Não é minha intenção arranhar distinções dos diplomatas, esses profissionais da árdua e frustrante tarefa de relativizar a visão de chefes de Estado e terroristas imbuídos de um irremovível etnocentrismo.
Foi esse esforço diplomático de relativização que me levou ao espanto quando, em O Globo do dia 20 do corrente, li uma reportagem na qual um diplomata chamou a polícia ao receber uma carta anônima contendo o desenho colorido de um “pênis alado ou voador”.
Pois quem – num universo hipermachista como o brasileiro – não imagina um fantasioso membro viril com asas, esse atributo que todo terrestre inveja nos pássaros, anjos e super-heróis? Quem não fica intrigado com esses membros viris com capacidade permanente de subir, vencendo todos, todas e todes, sem precisar beber no lago azul?
Intrigou-me que um glorioso “pênis voador” não tenha combinado com a diplomacia que enfrenta repulsivas patifarias, como guerras, narcisismos e má-fé. Muito pior que o desenho colorido de uma “piroca alada” são os drones que destroem moradias e instalações fundamentais à vida.
Nas civilizações antigas e no Oriente, o pênis ereto com ou sem asas era um símbolo de sorte, força, amor, potência e, claro, de fertilidade. Os “pênis alados”, como os anjos, representam uma perenidade impossível no mundo real.
Todos os portadores desse órgão singular e preso a um corpo sabem dos seus caprichos. Pois se dedos, mãos, braços, pernas, língua e cabeça obedecem cegamente à vontade do dono do corpo do qual fazem parte, esse órgão causador de alvoroço no Itamaraty tem uma índole peculiar: não sendo automático, ele pode subir ou sumir.
Sua relação misteriosa com a consciência explica a idealização das asas reveladoras das vontades penianas que a vontade do seu suposto dono desconhece. São essas peculiaridades que o “cazzo volante” certamente expressava tanto na velha Roma quanto na nossa cosmologia.
Termino com uma curiosidade.
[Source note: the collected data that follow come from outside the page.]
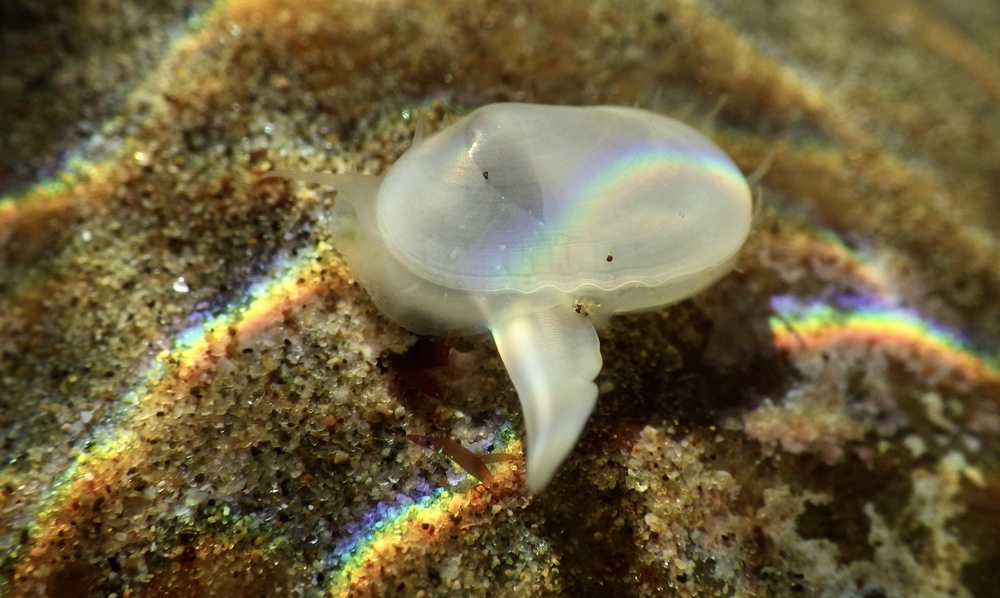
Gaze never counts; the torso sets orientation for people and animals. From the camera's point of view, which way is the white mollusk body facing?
to the viewer's left
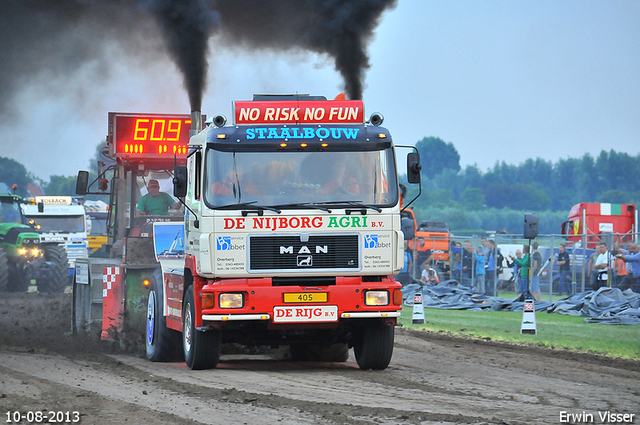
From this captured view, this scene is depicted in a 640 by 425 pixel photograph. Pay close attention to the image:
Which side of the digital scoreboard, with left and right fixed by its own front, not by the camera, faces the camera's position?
front

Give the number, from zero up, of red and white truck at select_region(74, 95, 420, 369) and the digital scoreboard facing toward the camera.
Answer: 2

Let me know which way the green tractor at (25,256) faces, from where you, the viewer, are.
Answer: facing the viewer and to the right of the viewer

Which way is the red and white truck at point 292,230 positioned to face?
toward the camera

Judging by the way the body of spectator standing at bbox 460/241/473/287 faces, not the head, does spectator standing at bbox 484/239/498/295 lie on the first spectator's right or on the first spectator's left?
on the first spectator's left

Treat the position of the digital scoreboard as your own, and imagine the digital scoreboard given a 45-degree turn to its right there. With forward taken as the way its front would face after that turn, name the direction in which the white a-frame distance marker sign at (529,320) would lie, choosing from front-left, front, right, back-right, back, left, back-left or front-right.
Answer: back-left

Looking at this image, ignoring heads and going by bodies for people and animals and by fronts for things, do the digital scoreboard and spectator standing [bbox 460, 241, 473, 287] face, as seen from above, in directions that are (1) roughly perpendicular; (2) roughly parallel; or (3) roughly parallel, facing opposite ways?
roughly perpendicular

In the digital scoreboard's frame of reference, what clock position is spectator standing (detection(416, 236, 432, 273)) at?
The spectator standing is roughly at 7 o'clock from the digital scoreboard.

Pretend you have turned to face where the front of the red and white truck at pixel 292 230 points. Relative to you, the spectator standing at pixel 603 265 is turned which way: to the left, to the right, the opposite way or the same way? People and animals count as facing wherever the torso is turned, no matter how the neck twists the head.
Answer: to the right

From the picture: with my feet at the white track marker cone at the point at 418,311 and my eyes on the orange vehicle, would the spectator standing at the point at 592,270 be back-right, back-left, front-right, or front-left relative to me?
front-right
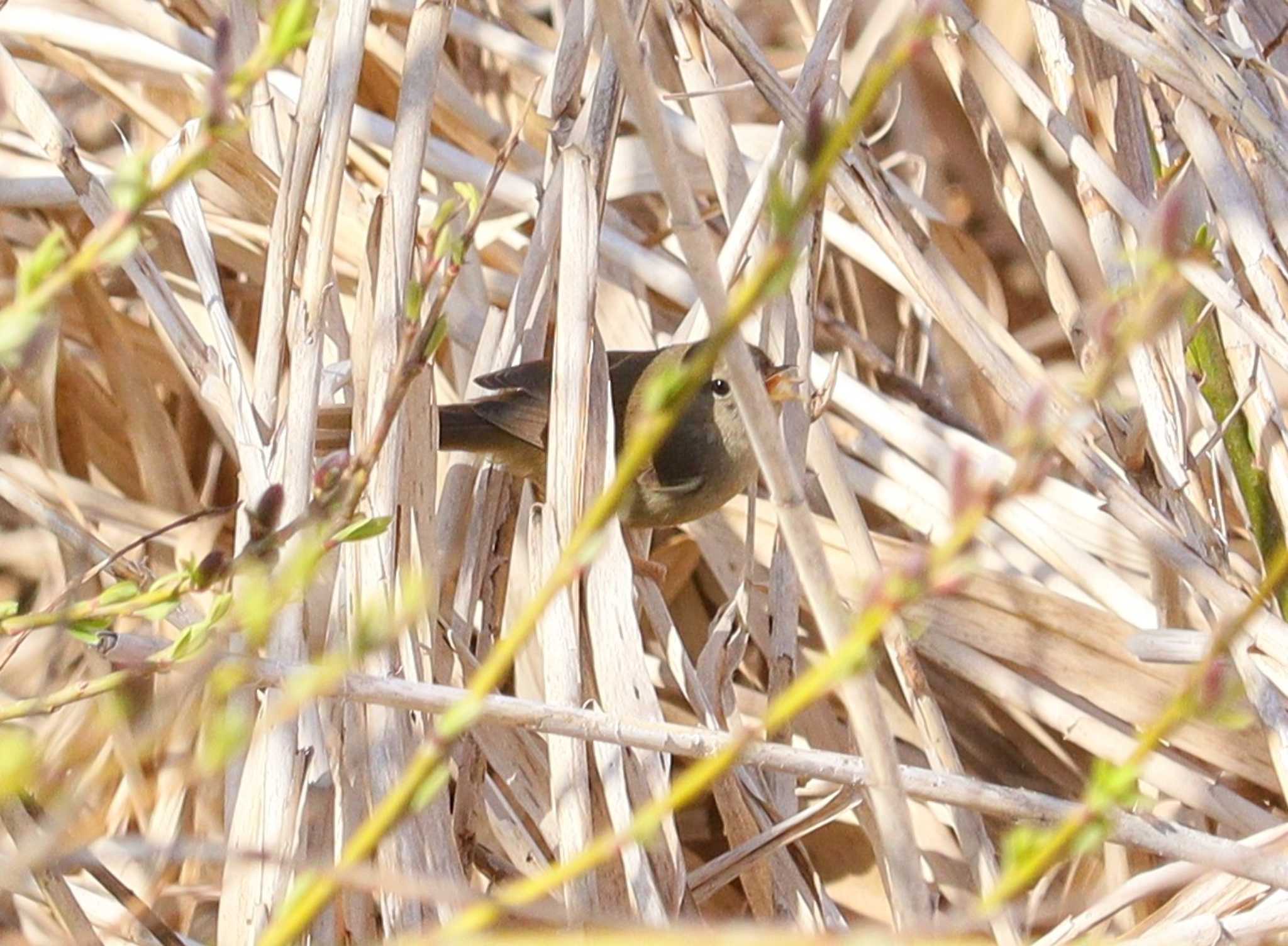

Um nobre italiano, colega de estudos na Harvard dos anos 1960, presenteou-me com uma escultura desse mágico membro voador que guardo no mais elevado patamar da minha mais alta estante.
Quando estou pensando em morrer ou fracassar, olho esse símbolo certo de que ele vai me defender das hesitações que não ficam bem num jovial antropólogo de 88 primaveras!